Surat Al-baqarah ayat 177:

"Bukanlah menghadapkan wajahmu ke arah timur dan barat itu suatu
kebajikan, akan tetapi sesungguhnya kebajikan itu ialah beriman kepada
Allah, hari kemudian, malaikat, kitab, nabi, dan memberikan harta yang
dicintainya kepada kerabat, anak yatim, oring miskin,
musafir(yangmemerlukan pertolongan), dan orang-orang yang
meminta-minta, dan(merdekakanlah)hamba sahaya, mendirikan shalat dan
menunaikan zakat.
Dan orang-orang yang menepati janjinya apabila ia berjanji dan orang
yang bersabar dalam kesempatan, penderitaan, dan dalam peperangan.
Mereka itulah orang yang benar(imannya)mereka itulah orang yang
bertaqwa. (Al-baqarah 2:177).

Dijelaskan bahwa ciri-ciri orang bertaqwa ialah orang yang beriman
kepada Allah, hari kemudian, malaikat dan kitab Allah.
Aspek tersebut merupakan dasar keyakinan yang dimiliki orang yang
bertaqwa dan dasar hubungan dengan Allah.
Selanjutnya Allah menggambarkan hubungan kemanusiaan, yaitu
mengeluarkan harta dan orang-orang menepati janji.

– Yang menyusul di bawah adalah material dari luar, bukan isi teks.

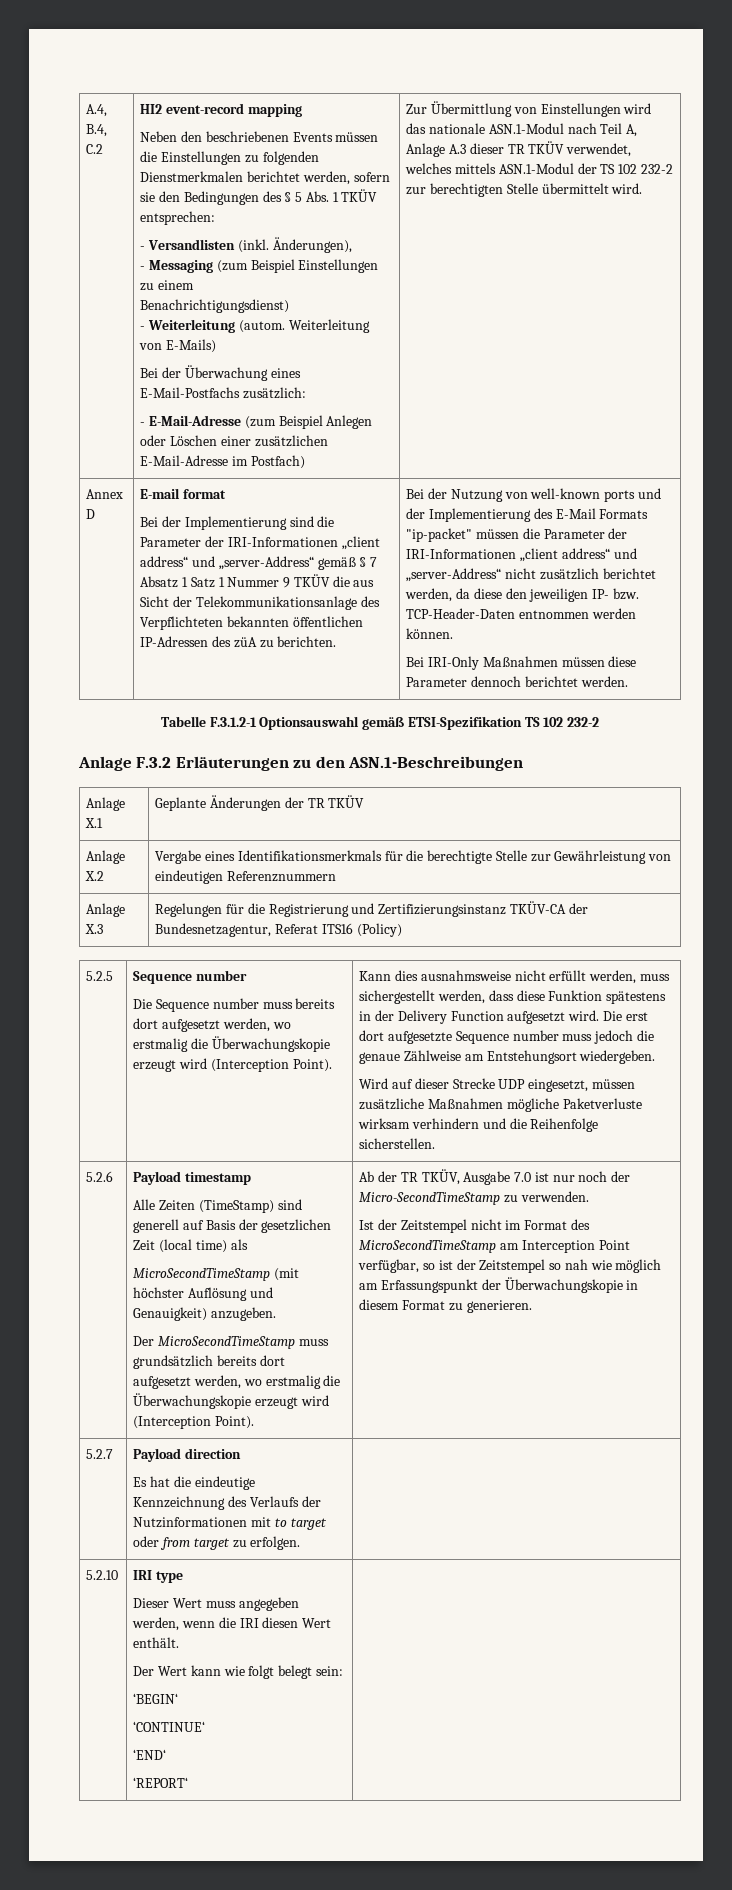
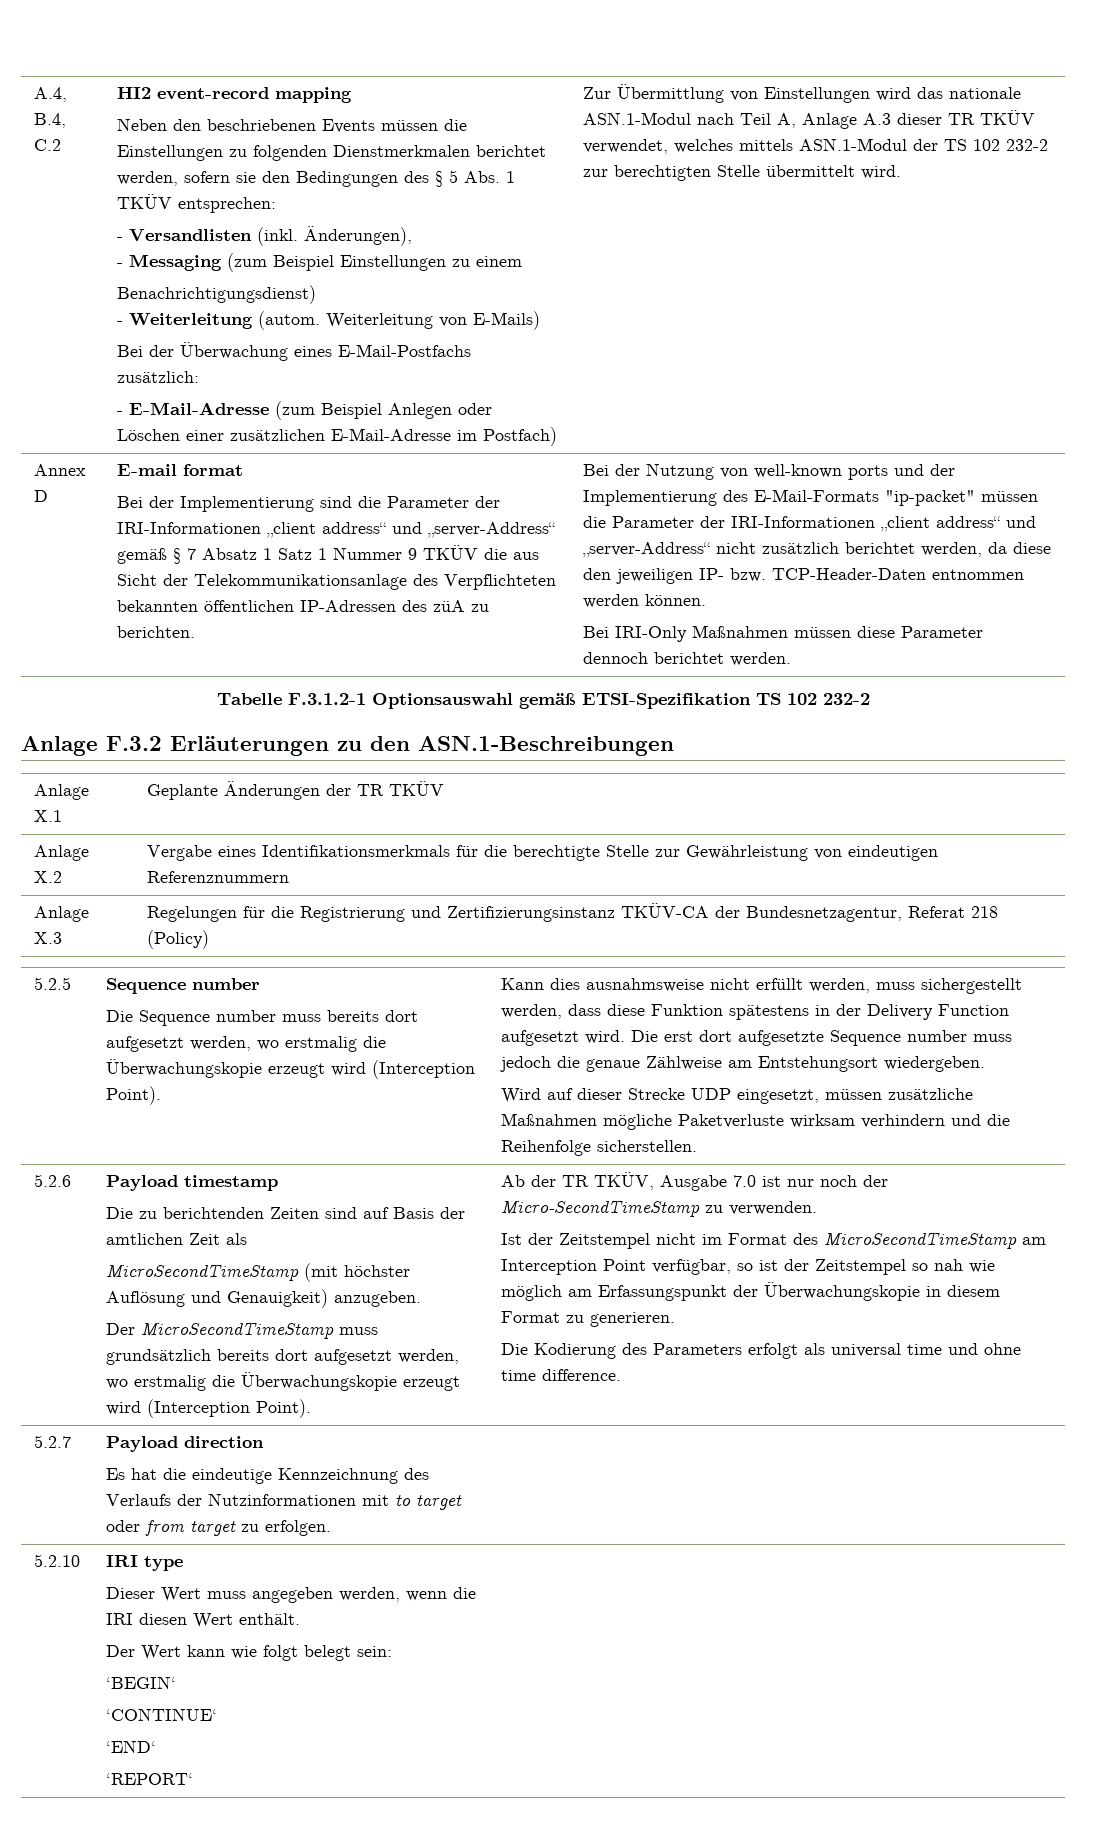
[555,508,649,519] E-Mail Formats -> [753,489,879,502] E-Mail-Formats
[321,923,353,934] ITS16 -> [970,906,998,918] 218
[133,1199,302,1213] [133,1219,332,1233] [133,1239,227,1253] Alle Zeiten (TimeStamp) sind generell auf Basis der gesetzlichen Zeit (local time) -> [105,1207,465,1219] [105,1233,220,1245] Die zu berichtenden Zeiten sind auf Basis der amtlichen Zeit
(532, 1306) none -> [500,1343,1021,1359] [500,1369,621,1381] // Die Kodierung des Parameters erfolgt als universal time und ohne time difference.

Dalam ayat ini Allah menggambarkan dengan jelas dan indah, bukan saja
karena aspek tenggang rasa terhadap sesama manusia dijelaskan secara
terurai, yaitu siapa saja yang mesti diberi tenggang rasa, tetapi juga
mengeluarkanharta diposisikan antar aspek keimanan dan shalat.